■ **TASK OBJECTIVE**
Reproduce word for word the stretch of lines from the very first one through the line containing "by the server.", including that line. Leave the pictures out of your answer.

◇ ◇ ◇

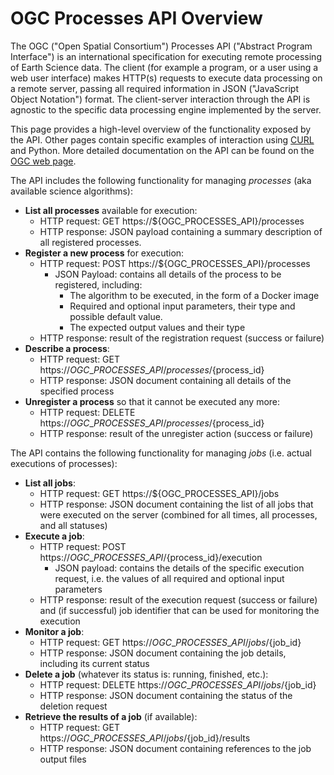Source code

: # OGC Processes API Overview

The OGC ("Open Spatial Consortium") Processes API ("Abstract Program Interface") is an international specification for executing remote processing of Earth Science data. The client (for example a program, or a user using a web user interface) makes HTTP(s) requests to execute data processing on a remote server, passing all required information in JSON ("JavaScript Object Notation") format. The client-server interaction through the API is agnostic to the specific data processing engine implemented by the server.

This page provides a high-level overview of the functionality exposed by the API. Other pages contain specific examples of interaction using [CURL](https://unity-sds.gitbook.io/docs/developer-docs/science-processing/docs/developers-guide/tutorial-using-the-ogc-processes-api-with-curl)  and Python. More detailed documentation on the API can be found on the [OGC web page](https://ogcapi.ogc.org/processes/).

The API includes the following functionality for managing _processes_ (aka available science algorithms):

* **List all processes** available for execution:
  * HTTP request:  GET https://${OGC\_PROCESSES\_API}/processes
  * HTTP response: JSON payload containing a summary description of all registered processes.
* **Register a new process** for execution:
  * HTTP request: POST https://${OGC\_PROCESSES\_API}/processes
    * JSON Payload: contains all details of the process to be registered, including:
      * The algorithm to be executed, in the form of a Docker image
      * Required and optional input parameters, their type and possible default value.
      * The expected output values and their type
  * HTTP response: result of the registration request (success or failure)
* **Describe a process**:
  * HTTP request: GET https://${OGC\_PROCESSES\_API}/processes/${process\_id}
  * HTTP response: JSON document containing all details of the specified process
* **Unregister a process** so that it cannot be executed any more:
  * HTTP request: DELETE https://${OGC\_PROCESSES\_API}/processes/${process\_id}
  * HTTP response: result of the unregister action (success or failure)

The API contains the following functionality for managing _jobs_ (i.e. actual executions of processes):

* **List all  jobs**:
  * HTTP request:  GET https://${OGC\_PROCESSES\_API}/jobs
  * HTTP response: JSON document containing the list of all jobs that were executed on the server (combined for all times, all processes, and all statuses)
* **Execute a job**:
  * HTTP request: POST https://${OGC\_PROCESSES\_API}/${process\_id}/execution
    * JSON payload: contains the details of the specific execution request, i.e. the values of all required and optional input parameters
  * HTTP response:  result of the execution request (success or failure) and (if successful) job identifier that can be used for monitoring the execution
* **Monitor a job**:
  * HTTP request: GET https://${OGC\_PROCESSES\_API}/jobs/${job\_id}
  * HTTP response: JSON document containing the job details, including its current status
* **Delete a job** (whatever its status is: running, finished, etc.):
  * HTTP request: DELETE https://${OGC\_PROCESSES\_API}/jobs/${job\_id}
  * HTTP response: JSON document containing the status of the deletion request
* **Retrieve the results of a job** (if available):
  * HTTP request: GET https://${OGC\_PROCESSES\_API}/jobs/${job\_id}/results
  * HTTP response: JSON document containing references to the job output files



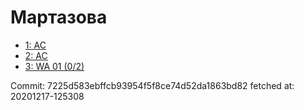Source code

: # Мартазова
- [1: AC](1.md)
- [2: AC](2.md)
- [3: WA 01 (0/2)](3.md)

Commit: 7225d583ebffcb93954f5f8ce74d52da1863bd82
 fetched at: 20201217-125308
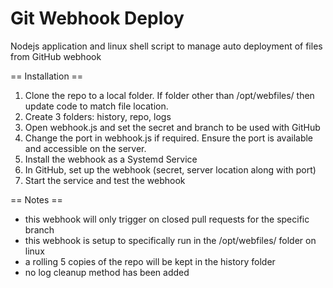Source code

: # Git Webhook Deploy
 Nodejs application and linux shell script to manage auto deployment of files from GitHub webhook
 
== Installation ==

1. Clone the repo to a local folder. If folder other than /opt/webfiles/ then update code to match file location.
2. Create 3 folders: history, repo, logs
3. Open webhook.js and set the secret and branch to be used with GitHub
4. Change the port in webhook.js if required. Ensure the port is available and accessible on the server.
5. Install the webhook as a Systemd Service
6. In GitHub, set up the webhook (secret, server location along with port)
7. Start the service and test the webhook

== Notes ==
- this webhook will only trigger on closed pull requests for the specific branch
- this webhook is setup to specifically run in the /opt/webfiles/ folder on linux
- a rolling 5 copies of the repo will be kept in the history folder
- no log cleanup method has been added
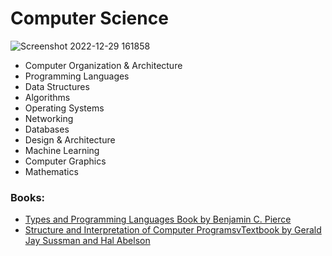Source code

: # Computer Science

![Screenshot 2022-12-29 161858](https://user-images.githubusercontent.com/8178412/209950295-5fd2aaa8-aac2-4e6f-b477-4c95c98072d9.png)

- Computer Organization & Architecture
- Programming Languages
- Data Structures
- Algorithms
- Operating Systems
- Networking
- Databases
- Design & Architecture
- Machine Learning
- Computer Graphics
- Mathematics

### Books:

- [Types and Programming Languages Book by Benjamin C. Pierce](https://g.co/kgs/Hu1FVb)
- [Structure and Interpretation of Computer ProgramsvTextbook by Gerald Jay Sussman and Hal Abelson](https://g.co/kgs/EzN18U)
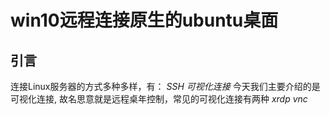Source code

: # win10远程连接原生的ubuntu桌面

## 引言

连接Linux服务器的方式多种多样，有：
*SSH*
*可视化连接*
今天我们主要介绍的是可视化连接, 故名思意就是远程桌年控制，常见的可视化连接有两种
*xrdp*
*vnc*
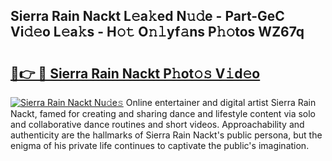 ## Sierra Rain Nackt L𝚎a𝚔ed N𝚞𝚍e - Part-GeC Vi𝚍𝚎o L𝚎a𝚔s - H𝚘𝚝 O𝚗𝚕yf𝚊ns P𝚑𝚘tos WZ67q

# <h2><a href="http://kfdlexk.oniu.top/?m=Sierra+Rain+Nackt">🔗👉 🔴 Sierra Rain Nackt P𝚑ot𝚘𝚜 V𝚒d𝚎o</a></h2>

[![Sierra Rain Nackt Nu𝚍e𝚜](https://i.imgur.com/0qMVB7G.gif)](http://kfdlexk.oniu.top/?m=Sierra+Rain+Nackt)
Online entertainer and digital artist Sierra Rain Nackt, famed for creating and sharing dance and lifestyle content via solo and collaborative dance routines and short videos. Approachability and authenticity are the hallmarks of Sierra Rain Nackt's public persona, but the enigma of his private life continues to captivate the public's imagination.  
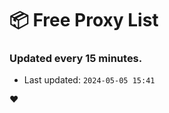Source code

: # :package: Free Proxy List
### Updated every 15 minutes.

- Last updated: `2024-05-05 15:41`

:heart:
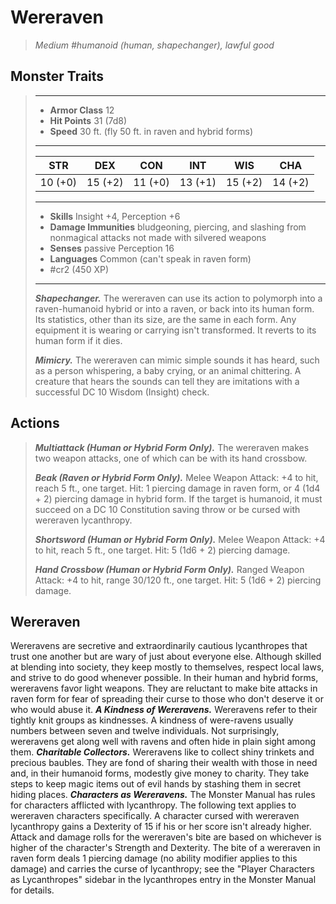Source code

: # Wereraven
>*Medium #humanoid (human, shapechanger), lawful good*
## Monster Traits
>___
>- **Armor Class** 12
>- **Hit Points** 31 (7d8)
>- **Speed** 30 ft. (fly 50 ft. in raven and hybrid forms)
>___
>|STR|DEX|CON|INT|WIS|CHA|
>|:---:|:---:|:---:|:---:|:---:|:---:|
>|10 (+0)|15 (+2)|11 (+0)|13 (+1)|15 (+2)|14 (+2)|
>___
>- **Skills** Insight +4, Perception +6
>- **Damage Immunities** bludgeoning, piercing, and slashing from nonmagical attacks not made with silvered weapons
>- **Senses** passive Perception 16
>- **Languages** Common (can't speak in raven form)
>- #cr2 (450 XP)
>___
>***Shapechanger.*** The wereraven can use its action to polymorph into a raven-humanoid hybrid or into a raven, or back into its human form. Its statistics, other than its size, are the same in each form. Any equipment it is wearing or carrying isn't transformed. It reverts to its human form if it dies.  
>
>***Mimicry.*** The wereraven can mimic simple sounds it has heard, such as a person whispering, a baby crying, or an animal chittering. A creature that hears the sounds can tell they are imitations with a successful DC 10 Wisdom (Insight) check.  
>
## Actions
>***Multiattack (Human or Hybrid Form Only).*** The wereraven makes two weapon attacks, one of which can be with its hand crossbow.  
>
>***Beak (Raven or Hybrid Form Only).*** Melee Weapon Attack: +4 to hit, reach 5 ft., one target. Hit: 1 piercing damage in raven form, or 4 (1d4 + 2) piercing damage in hybrid form. If the target is humanoid, it must succeed on a DC 10 Constitution saving throw or be cursed with wereraven lycanthropy.  
>
>***Shortsword (Human or Hybrid Form Only).*** Melee Weapon Attack: +4 to hit, reach 5 ft., one target. Hit: 5 (1d6 + 2) piercing damage.  
>
>***Hand Crossbow (Human or Hybrid Form Only).*** Ranged Weapon Attack: +4 to hit, range 30/120 ft., one target. Hit: 5 (1d6 + 2) piercing damage.
## Wereraven
Wereravens are secretive and extraordinarily cautious lycanthropes that trust one another but are wary of just about everyone else. Although skilled at blending into society, they keep mostly to themselves, respect local laws, and strive to do good whenever possible.
In their human and hybrid forms, wereravens favor light weapons. They are reluctant to make bite attacks in raven form for fear of spreading their curse to those who don't deserve it or who would abuse it.
***A Kindness of Wereravens.***  Wereravens refer to their tightly knit groups as kindnesses. A kindness of were-ravens usually numbers between seven and twelve individuals. Not surprisingly, wereravens get along well with ravens and often hide in plain sight among them.
***Charitable Collectors.*** Wereravens like to collect shiny trinkets and precious baubles. They are fond of sharing their wealth with those in need and, in their humanoid forms, modestly give money to charity. They take steps to keep magic items out of evil hands by stashing them in secret hiding places.
***Characters as Wereravens.*** The Monster Manual has rules for characters afflicted with lycanthropy. The following text applies to wereraven characters specifically.
A character cursed with wereraven lycanthropy gains a Dexterity of 15 if his or her score isn't already higher. Attack and damage rolls for the wereraven's bite are based on whichever is higher of the character's Strength and Dexterity. The bite of a wereraven in raven form deals 1 piercing damage (no ability modifier applies to this damage) and carries the curse of lycanthropy; see the "Player Characters as Lycanthropes" sidebar in the lycanthropes entry in the Monster Manual for details.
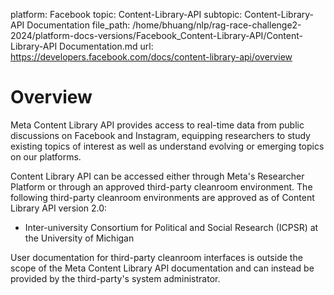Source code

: platform: Facebook
topic: Content-Library-API
subtopic: Content-Library-API Documentation
file_path: /home/bhuang/nlp/rag-race-challenge2-2024/platform-docs-versions/Facebook_Content-Library-API/Content-Library-API Documentation.md
url: https://developers.facebook.com/docs/content-library-api/overview

# Overview

Meta Content Library API provides access to real-time data from public discussions on Facebook and Instagram, equipping researchers to study existing topics of interest as well as understand evolving or emerging topics on our platforms.

Content Library API can be accessed either through Meta's Researcher Platform or through an approved third-party cleanroom environment. The following third-party cleanroom environments are approved as of Content Library API version 2.0:

* Inter-university Consortium for Political and Social Research (ICPSR) at the University of Michigan

User documentation for third-party cleanroom interfaces is outside the scope of the Meta Content Library API documentation and can instead be provided by the third-party's system administrator.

◇ ◇ ◇

■ **WRITTEN REPLY**
Source code

: # OGC Processes API Overview

The OGC ("Open Spatial Consortium") Processes API ("Abstract Program Interface") is an international specification for executing remote processing of Earth Science data. The client (for example a program, or a user using a web user interface) makes HTTP(s) requests to execute data processing on a remote server, passing all required information in JSON ("JavaScript Object Notation") format. The client-server interaction through the API is agnostic to the specific data processing engine implemented by the server.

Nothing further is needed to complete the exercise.